→ WORK INSTRUCTIONS:
With the pictures removed, write out the full listing below exactly.

→ INFORMATION SUPPLIED:
- - -

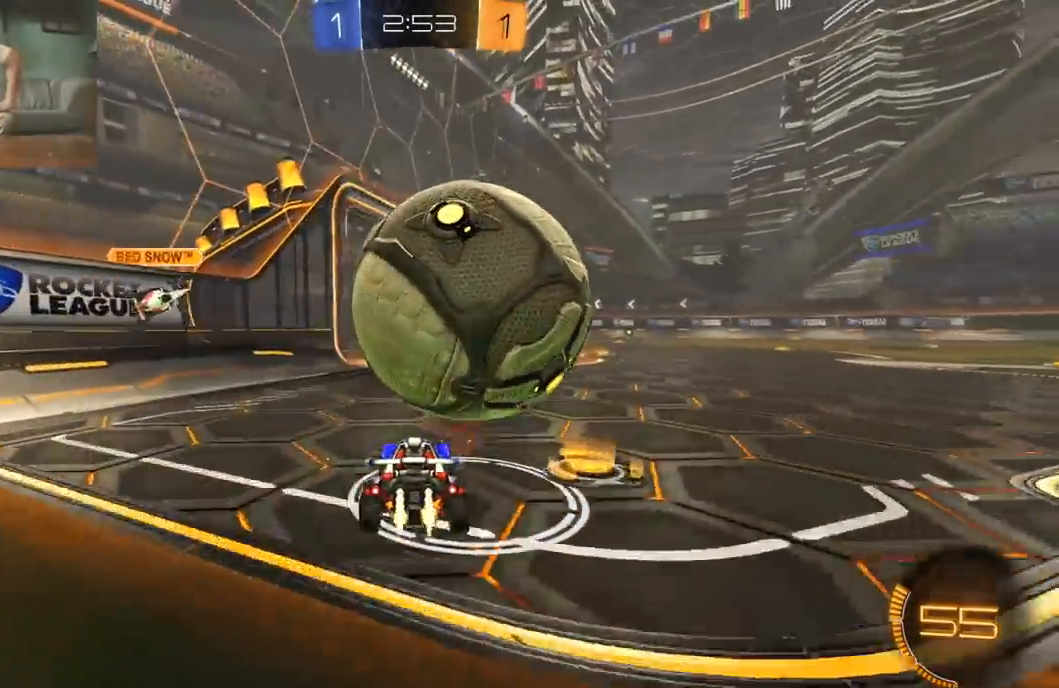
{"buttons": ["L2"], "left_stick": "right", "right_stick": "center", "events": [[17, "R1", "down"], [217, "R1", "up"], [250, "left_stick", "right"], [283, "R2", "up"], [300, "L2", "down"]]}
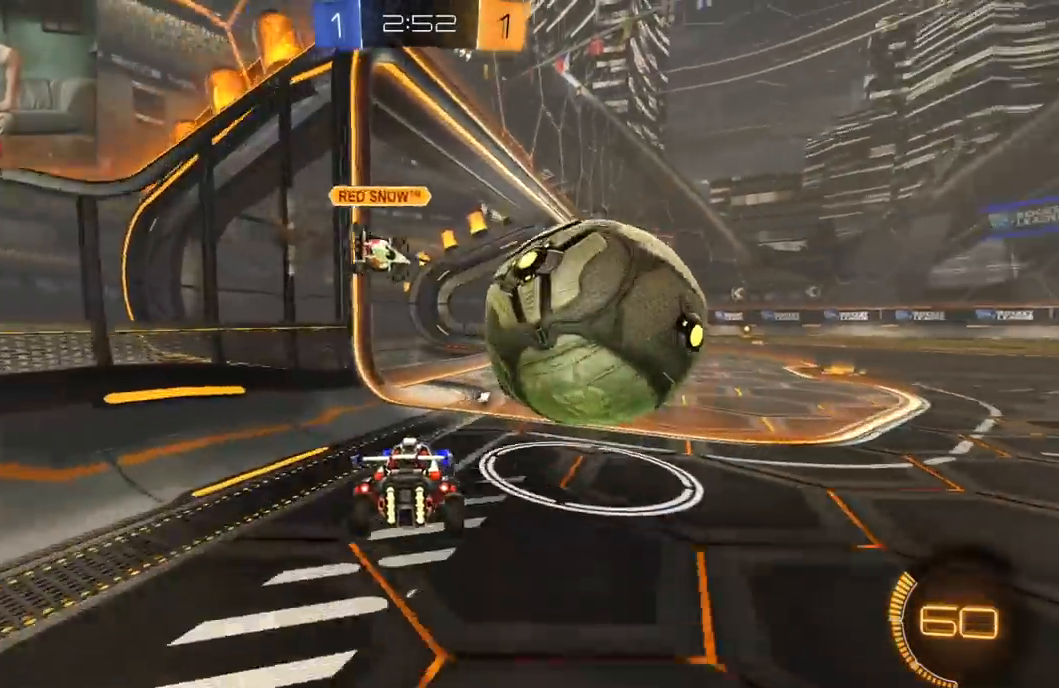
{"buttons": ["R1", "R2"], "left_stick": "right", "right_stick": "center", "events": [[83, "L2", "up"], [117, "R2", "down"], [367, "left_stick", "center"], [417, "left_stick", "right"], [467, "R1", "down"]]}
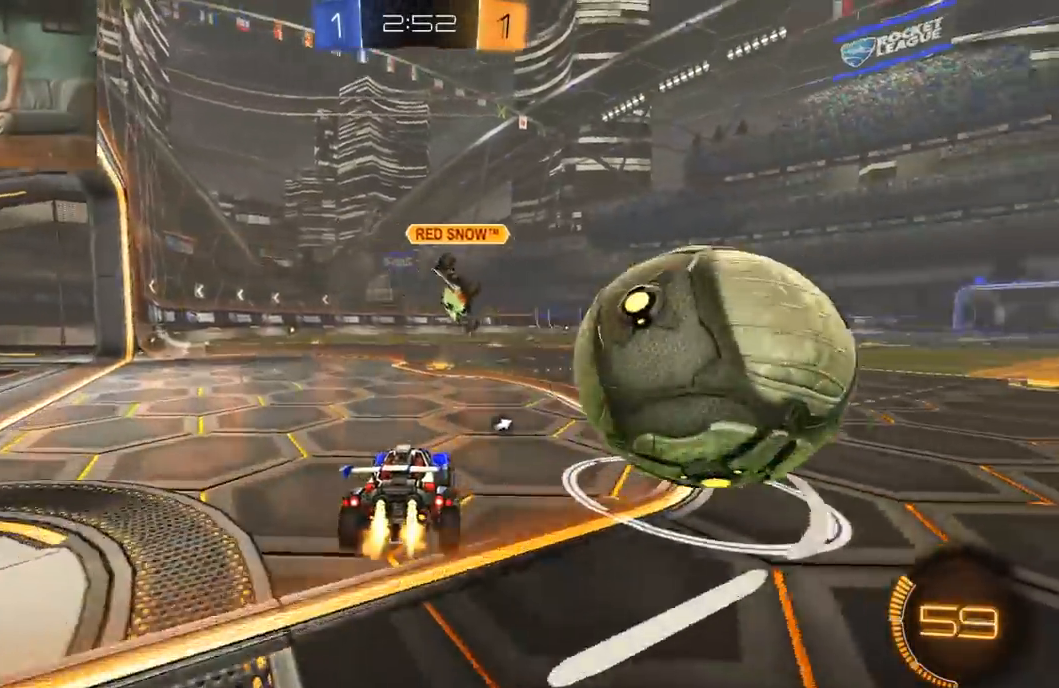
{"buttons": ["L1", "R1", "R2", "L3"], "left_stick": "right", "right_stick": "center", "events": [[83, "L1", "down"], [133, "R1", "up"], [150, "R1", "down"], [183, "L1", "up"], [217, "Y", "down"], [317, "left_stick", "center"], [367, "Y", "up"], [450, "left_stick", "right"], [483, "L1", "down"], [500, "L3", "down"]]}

- - -

→ RESULT FOR THIS EXERCISE:
{"buttons": ["L2"], "left_stick": "right", "right_stick": "center", "events": [[17, "R1", "down"], [217, "R1", "up"], [250, "left_stick", "right"], [283, "R2", "up"], [300, "L2", "down"]]}
{"buttons": ["R1", "R2"], "left_stick": "right", "right_stick": "center", "events": [[83, "L2", "up"], [117, "R2", "down"], [367, "left_stick", "center"], [417, "left_stick", "right"], [467, "R1", "down"]]}
{"buttons": ["L1", "R1", "R2", "L3"], "left_stick": "right", "right_stick": "center", "events": [[83, "L1", "down"], [133, "R1", "up"], [150, "R1", "down"], [183, "L1", "up"], [217, "Y", "down"], [317, "left_stick", "center"], [367, "Y", "up"], [450, "left_stick", "right"], [483, "L1", "down"], [500, "L3", "down"]]}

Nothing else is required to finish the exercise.